### What you will do
Nothing but the lines from the first line of the entries through the line with "Nesta liña, na actualidade está a" should appear in the answer, transcribed exactly and free of pictures.
**** Dataset excerpts
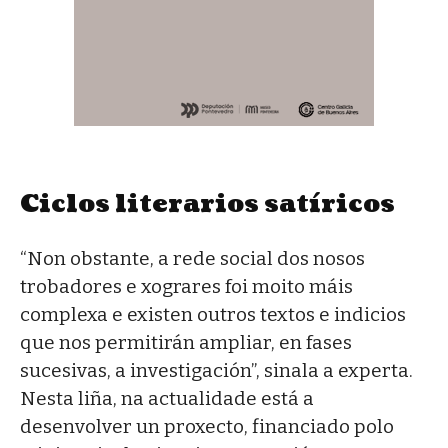
Ciclos literarios satíricos
“Non obstante, a rede social dos nosos
trobadores e xograres foi moito máis
complexa e existen outros textos e indicios
que nos permitirán ampliar, en fases
sucesivas, a investigación”, sinala a experta.
Nesta liña, na actualidade está a
desenvolver un proxecto, financiado polo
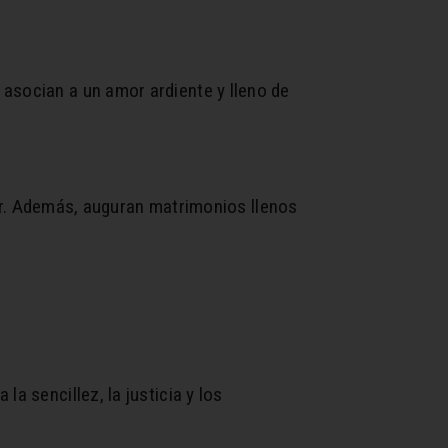
asocian a un amor ardiente y lleno de
flor. Además, auguran matrimonios llenos
a sencillez, la justicia y los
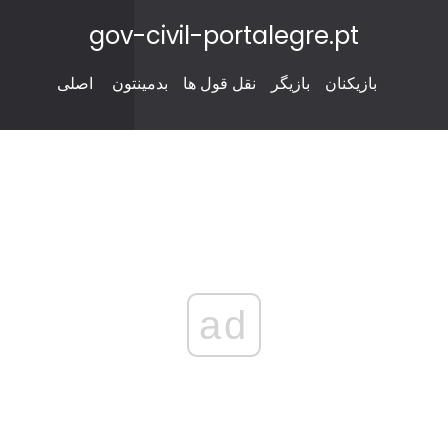
gov-civil-portalegre.pt
بازیکنان
بازیگر
نقل قول ها
بدمینتون
اصلی
ad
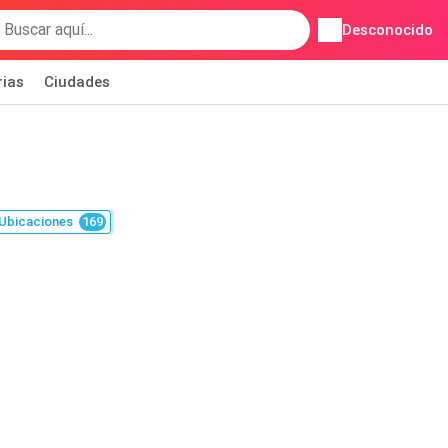
Desconocido
rias
Ciudades
Ubicaciones
169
********
### Task result
Ciclos literarios satíricos
“Non obstante, a rede social dos nosos
trobadores e xograres foi moito máis
complexa e existen outros textos e indicios
que nos permitirán ampliar, en fases
sucesivas, a investigación”, sinala a experta.
Nesta liña, na actualidade está a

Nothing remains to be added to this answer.